» WHAT IS REQUIRED:
Instruction for the entries that follow: retype exactly the lines from the line with "18: (353, 249)" to the line with "39: (121, 529)", both included, and omit all others.

Point tracking data:
——————————

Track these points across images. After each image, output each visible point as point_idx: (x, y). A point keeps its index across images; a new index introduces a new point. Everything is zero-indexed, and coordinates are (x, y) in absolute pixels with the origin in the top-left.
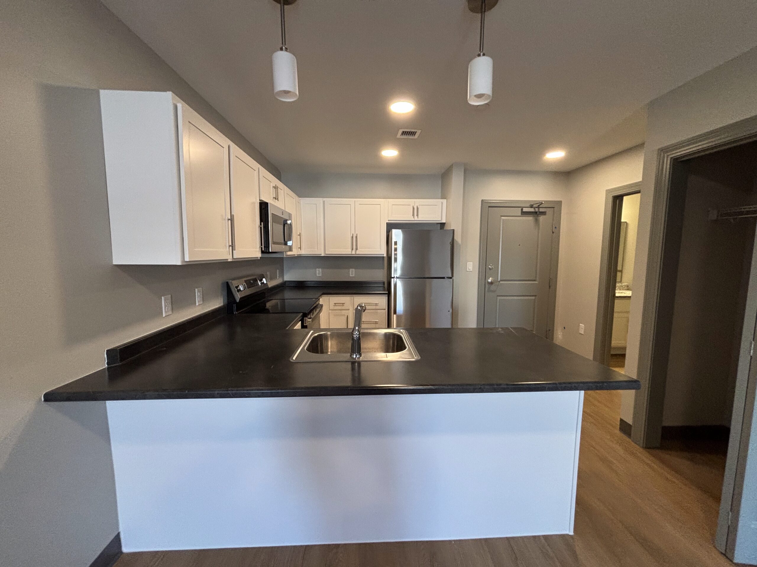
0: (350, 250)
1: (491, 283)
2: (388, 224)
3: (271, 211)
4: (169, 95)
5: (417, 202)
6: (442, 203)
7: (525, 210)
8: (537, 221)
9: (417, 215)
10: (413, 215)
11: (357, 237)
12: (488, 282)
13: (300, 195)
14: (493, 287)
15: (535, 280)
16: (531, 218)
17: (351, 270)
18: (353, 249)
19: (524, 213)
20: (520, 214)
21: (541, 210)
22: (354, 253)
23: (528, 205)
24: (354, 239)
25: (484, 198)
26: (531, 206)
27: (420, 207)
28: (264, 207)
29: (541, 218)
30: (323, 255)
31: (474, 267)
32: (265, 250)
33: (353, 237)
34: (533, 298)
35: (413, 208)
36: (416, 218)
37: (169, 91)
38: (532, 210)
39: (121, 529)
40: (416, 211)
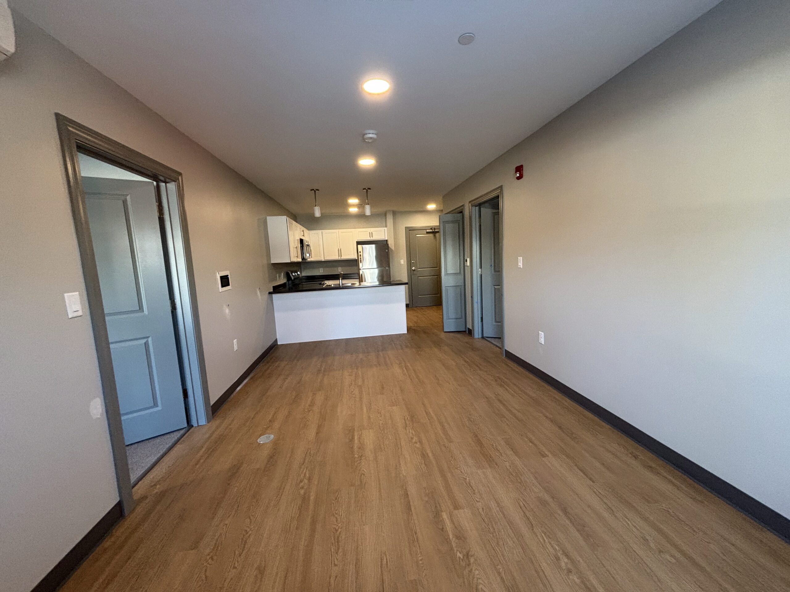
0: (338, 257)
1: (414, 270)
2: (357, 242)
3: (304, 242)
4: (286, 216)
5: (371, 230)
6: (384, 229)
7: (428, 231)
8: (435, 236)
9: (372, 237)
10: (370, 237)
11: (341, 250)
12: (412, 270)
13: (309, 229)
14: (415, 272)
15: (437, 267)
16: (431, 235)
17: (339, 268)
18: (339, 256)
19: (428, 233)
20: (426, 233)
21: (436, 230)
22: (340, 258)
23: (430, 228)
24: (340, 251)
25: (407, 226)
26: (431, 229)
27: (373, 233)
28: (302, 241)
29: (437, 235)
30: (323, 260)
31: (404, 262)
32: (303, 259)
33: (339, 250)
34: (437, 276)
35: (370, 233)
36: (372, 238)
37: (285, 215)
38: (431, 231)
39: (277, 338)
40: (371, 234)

——————————

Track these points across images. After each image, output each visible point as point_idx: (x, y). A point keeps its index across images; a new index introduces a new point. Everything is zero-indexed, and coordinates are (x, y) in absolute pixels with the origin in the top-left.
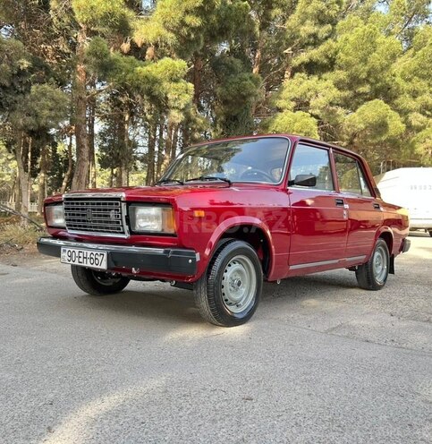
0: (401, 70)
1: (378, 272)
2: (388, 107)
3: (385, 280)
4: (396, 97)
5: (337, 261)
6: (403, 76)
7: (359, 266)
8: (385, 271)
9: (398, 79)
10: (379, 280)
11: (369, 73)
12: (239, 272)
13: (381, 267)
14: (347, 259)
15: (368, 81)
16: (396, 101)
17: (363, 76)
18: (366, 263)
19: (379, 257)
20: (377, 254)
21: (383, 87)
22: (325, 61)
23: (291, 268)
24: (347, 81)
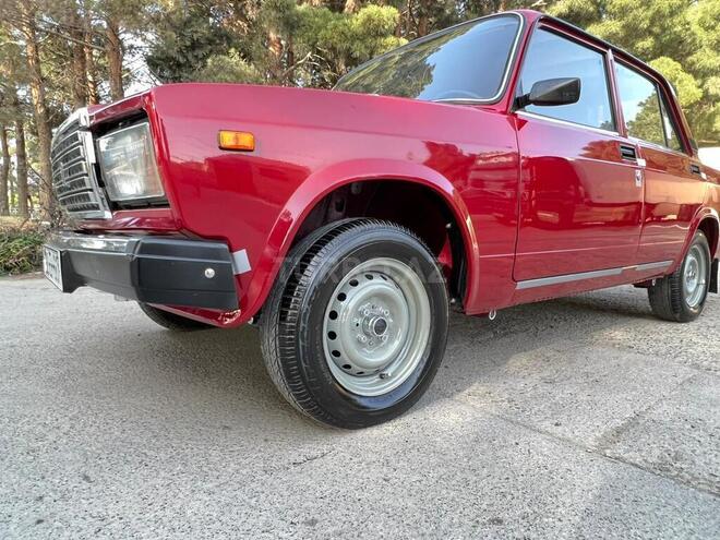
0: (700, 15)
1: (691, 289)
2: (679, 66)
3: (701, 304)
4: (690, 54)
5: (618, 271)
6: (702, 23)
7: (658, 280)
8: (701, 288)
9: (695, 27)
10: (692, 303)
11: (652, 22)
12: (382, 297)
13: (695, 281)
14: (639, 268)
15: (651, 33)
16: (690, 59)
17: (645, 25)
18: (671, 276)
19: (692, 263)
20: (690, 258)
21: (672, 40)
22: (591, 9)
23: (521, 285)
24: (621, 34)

——————————

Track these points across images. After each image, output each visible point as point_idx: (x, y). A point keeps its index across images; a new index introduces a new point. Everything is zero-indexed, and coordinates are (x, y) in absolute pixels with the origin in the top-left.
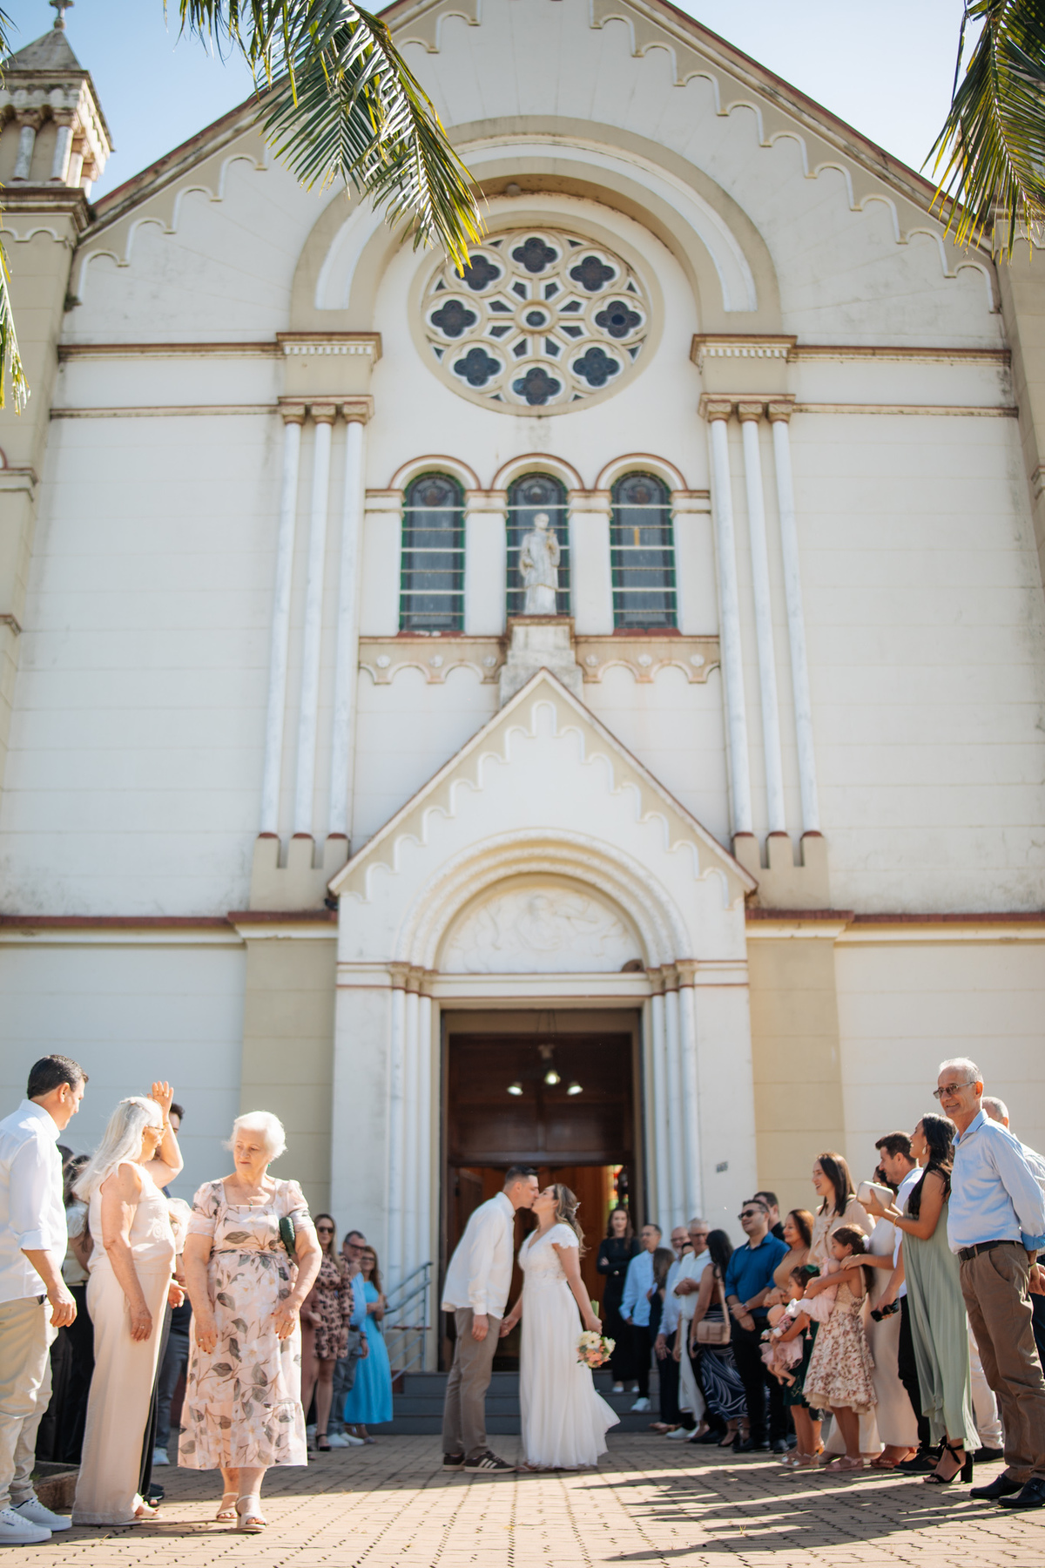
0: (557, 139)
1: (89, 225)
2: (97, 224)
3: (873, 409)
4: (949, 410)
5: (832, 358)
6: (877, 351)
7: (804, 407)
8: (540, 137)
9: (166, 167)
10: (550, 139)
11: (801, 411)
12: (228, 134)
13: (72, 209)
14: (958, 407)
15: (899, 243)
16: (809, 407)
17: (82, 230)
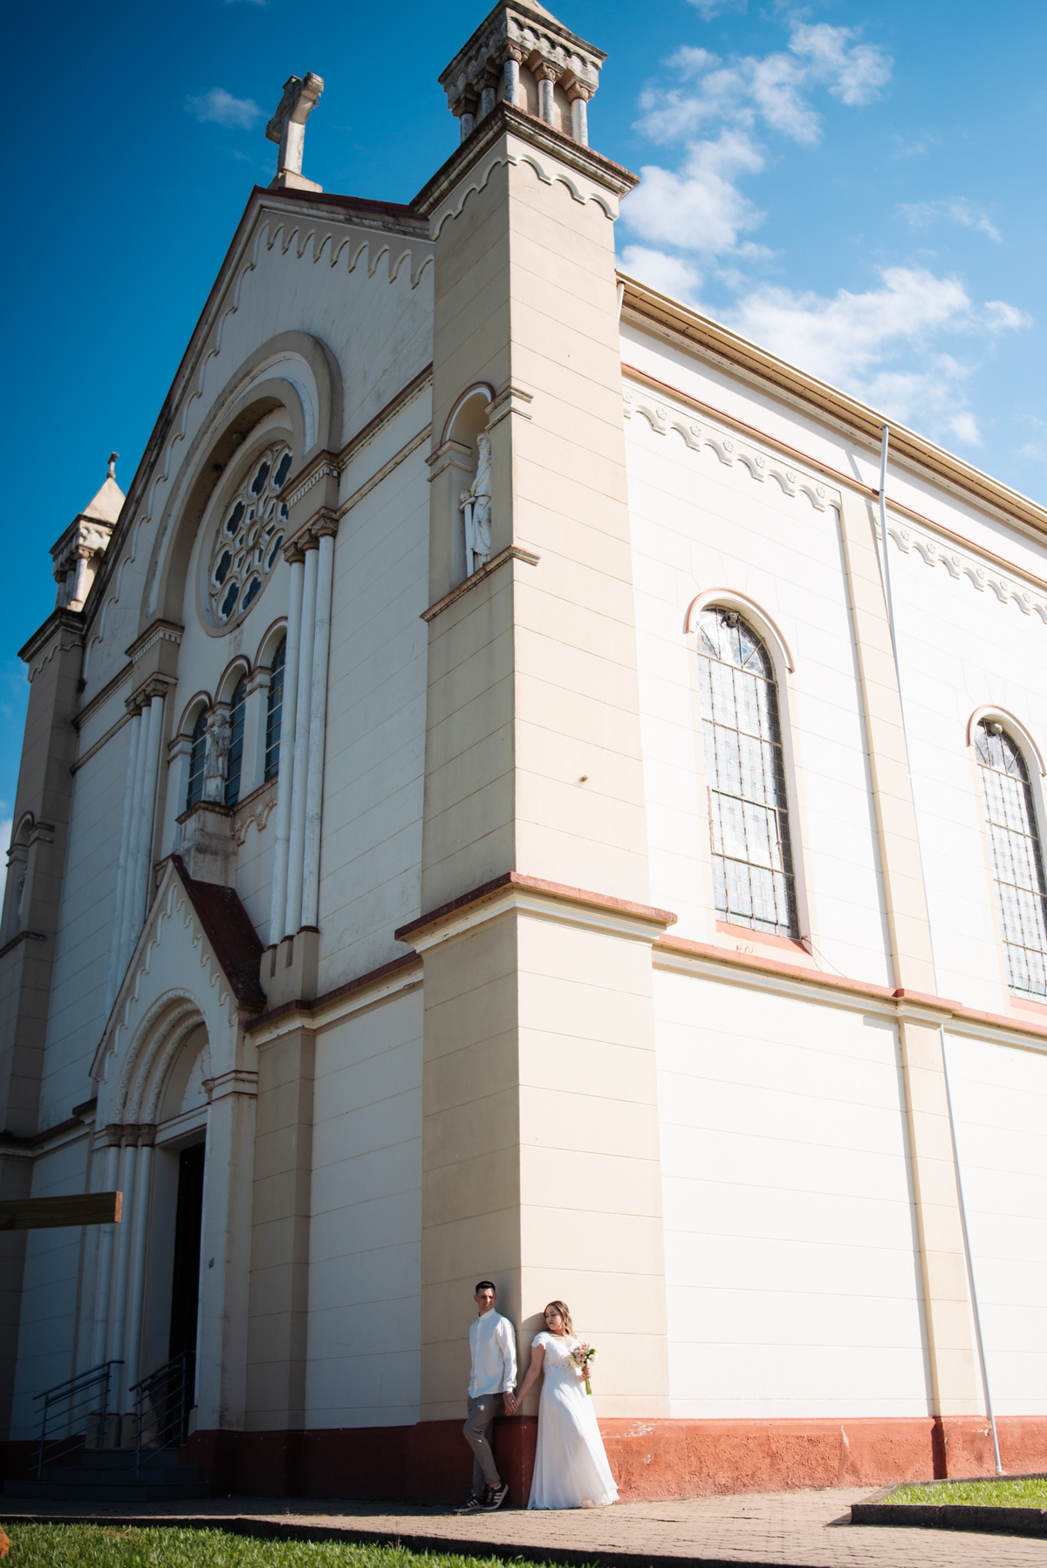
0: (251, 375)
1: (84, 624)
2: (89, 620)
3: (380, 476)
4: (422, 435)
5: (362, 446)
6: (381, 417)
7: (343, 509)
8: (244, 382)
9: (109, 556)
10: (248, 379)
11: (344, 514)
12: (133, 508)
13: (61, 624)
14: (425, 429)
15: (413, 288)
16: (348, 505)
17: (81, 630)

——————————

» YOUR RESPONSE:
18: (353, 249)
19: (524, 213)
20: (520, 214)
21: (541, 210)
22: (354, 253)
23: (528, 205)
24: (354, 239)
25: (484, 198)
26: (531, 206)
27: (420, 207)
28: (264, 207)
29: (541, 218)
30: (323, 255)
31: (474, 267)
32: (265, 250)
33: (353, 237)
34: (533, 298)
35: (413, 208)
36: (416, 218)
37: (169, 91)
38: (532, 210)
39: (121, 529)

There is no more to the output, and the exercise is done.